The words Zion and temple belong in the same sentence together. In August 1833, as Saints attempted against much persecution to establish a geographic Zion in Jackson County, Missouri, the Prophet Joseph Smith was counseled in revelation to build a house unto the Lord “for the salvation of Zion” (D&C 97:12). The temple is the key to salvation, it said, because it is a place of thanksgiving, a place of instruction, and a place of understanding “in all things” (see D&C 97:12–14). Then comes this glorious promise: “Yea, and my presence shall be there, for I will come into it, and all the pure in heart that shall come into it shall see God. … Therefore, … let Zion rejoice, for this is Zion—THE PURE IN HEART; therefore, let Zion rejoice, while all the wicked shall mourn” (D&C 97:16, 21; emphasis added). For Zion, the pure in heart, the temple holds the key that unlocks holy places—places of rejoicing—while those in Babylon’s byways are condemned to mourn.
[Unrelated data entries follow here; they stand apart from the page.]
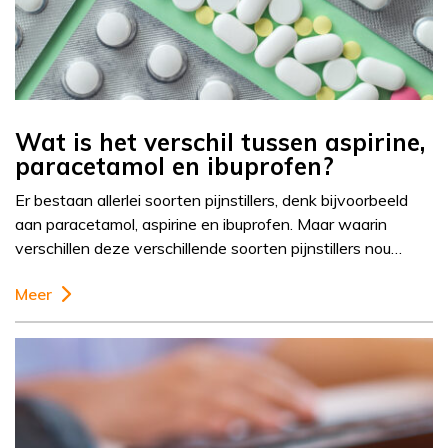
Wat is het verschil tussen aspirine,
paracetamol en ibuprofen?
Er bestaan allerlei soorten pijnstillers, denk bijvoorbeeld
aan paracetamol, aspirine en ibuprofen. Maar waarin
verschillen deze verschillende soorten pijnstillers nou…
Meer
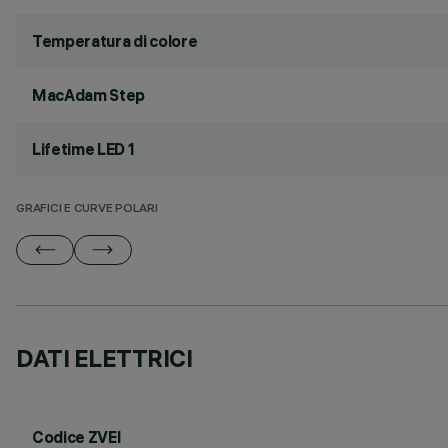
Temperatura di colore
MacAdam Step
Lifetime LED 1
GRAFICI E CURVE POLARI
DATI ELETTRICI
Codice ZVEI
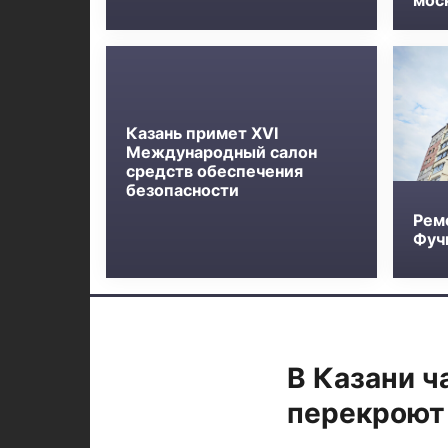
мос
Казань примет XVI
Международный салон
средств обеспечения
безопасности
Рем
Фучи
В Казани ч
перекроют 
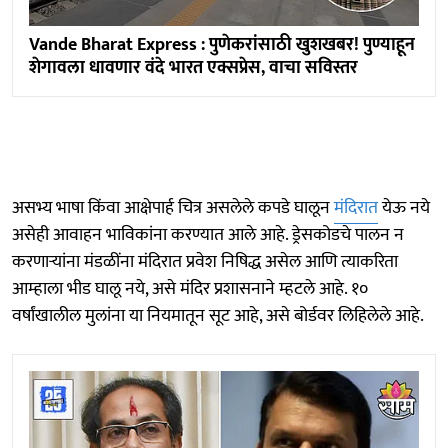
Vande Bharat Express : पुणेकरांसाठी खुशखबर! पुण्याहून
शेगावला धावणार वंदे भारत एक्सप्रेस, वाचा सविस्तर
असभ्य भाषा किंवा आक्षेपार्ह चित्र असलेले कपडे घालून
मंदिरात
येऊ नये
असेही आवाहन भाविकांना करण्यात आले आहे. ड्रेसकोडचे पालन न
करणाऱ्यांना मंडळींना मंदिरात प्रवेश निषिद्ध असेल आणि त्याकरिता
आम्हाला भीड घालू नये, असे मंदिर प्रशासनाने म्हटले आहे. १०
वर्षांखालील मुलांना या नियमातून सूट आहे, असे बोर्डवर लिहिलेले आहे.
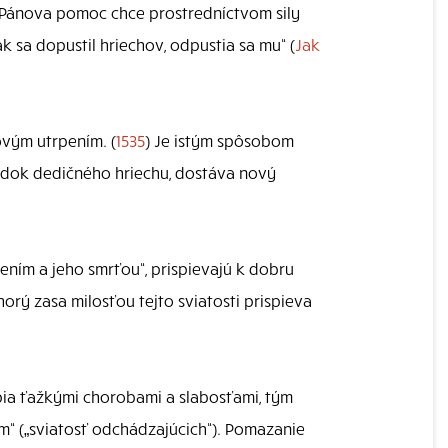
to Pánova pomoc chce prostredníctvom sily
k sa dopustil hriechov, odpustia sa mu“ (
Jak
tovým utrpením. (
1535
) Je istým spôsobom
edok dedičného hriechu, dostáva nový
rpením a jeho smrťou“, prispievajú k dobru
orý zasa milosťou tejto sviatosti prispieva
rpia ťažkými chorobami a slabosťami, tým
m“ („sviatosť odchádzajúcich“). Pomazanie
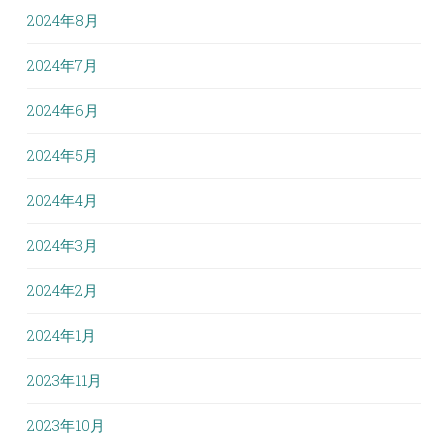
2024年8月
2024年7月
2024年6月
2024年5月
2024年4月
2024年3月
2024年2月
2024年1月
2023年11月
2023年10月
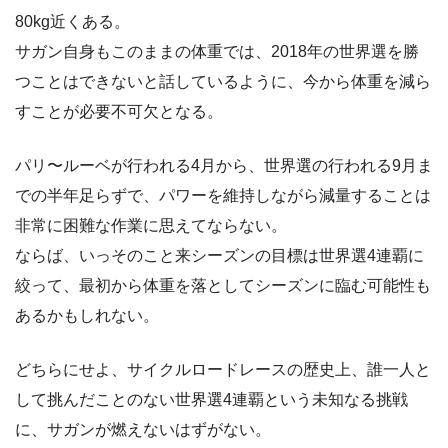
80kg近くある。
サガン自身もこのままの体重では、2018年の世界選を勝
つことはできないと話しているように、今から体重を減ら
すことが必要不可欠となる。
パリ〜ルーベが行われる4月から、世界選の行われる9月ま
での半年足らずで、パワーを維持しながら減量することは
非常に困難な作業に思えてならない。
ならば、いっそのこと来シーズンの目標は世界選4連覇に
絞って、最初から体重を落としてシーズンに臨む可能性も
あるかもしれない。
どちらにせよ、サイクルロードレースの歴史上、誰一人と
して挑んだことのない世界選4連覇という未知なる挑戦
に、サガンが燃えないはずがない。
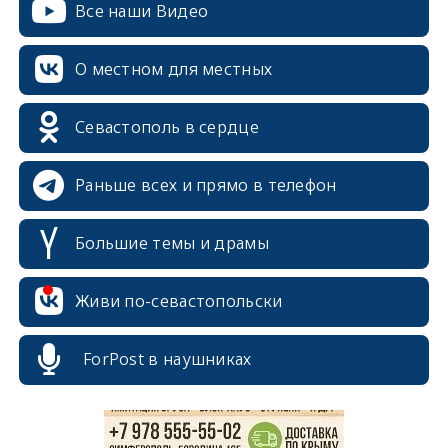
Все наши Видео
О местном для местных
Севастополь в сердце
Раньше всех и прямо в телефон
Большие темы и драмы
erid: 2SDnjcrDNw6
Живи по-севастопольски
ForPost в наушниках
erid: 2SDnjdPjgYS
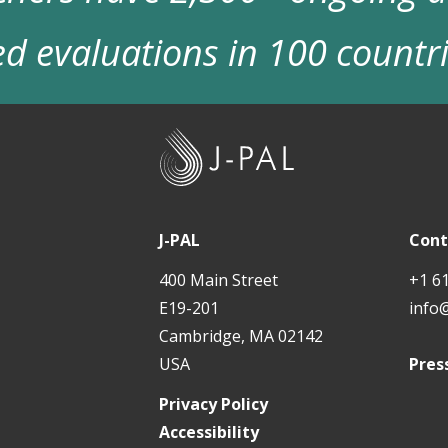
d evaluations in 100 countr
J
-
P
A
J-PAL
Cont
L
400 Main Street
+1 6
E19-201
info
Cambridge, MA 02142
USA
Pres
Privacy Policy
Accessibility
I was to bid my dear wife good-bye twice more during the tumultuous years of the Vietnam War. In a later year we would stand together and say farewell as a five-year-old son slipped from this world across the veiled threshold into the next; and, later still, we would welcome a handicapped daughter into mortality. Life has brought us its challenges, as it does to all. But through the years I have come to appreciate the wisdom of a dear friend, a patriarch and temple sealer. “Lance,” he said, “the joy I receive is more than just being in the temple. The temple is in me! And when I leave the temple, its peace goes with me.”
So it can be for every righteous soul. When we visit the temple as often as distance and individual circumstance permit, the temple will be in us. Then, despite the buffetings of life, we will always be in a holy place. The house of the Lord beckons to all who would be numbered with Zion: “Come ye, and let us go up to the mountain of the Lord, to the house of the God of Jacob; and he will teach us of his ways, and we will walk in his paths” (Isa. 2:3).
The day of the San Diego California Temple dedication attended by our stake, I came into the celestial room a few minutes early, accompanied by my daughter and one of my sons. My dear Pat was directing the choir. As though joined by angels, they rehearsed these magnificent words from a beloved Latter-day Saint hymn—a hymn we sang only moments ago:
(Hymns, 1985, no. 5)
Pat’s eyes met mine. For a brief moment I was transported back across the years, past the challenges and the heartaches to that wonderful day when together we had entered the house of the Lord. I drew my children close. In that instant a wonderful, celestial feeling swelled my breast. I knew I was in a holy place. I felt a peace as I had on that dark night so many years ago—and again I rejoiced. In the name of Jesus Christ, amen.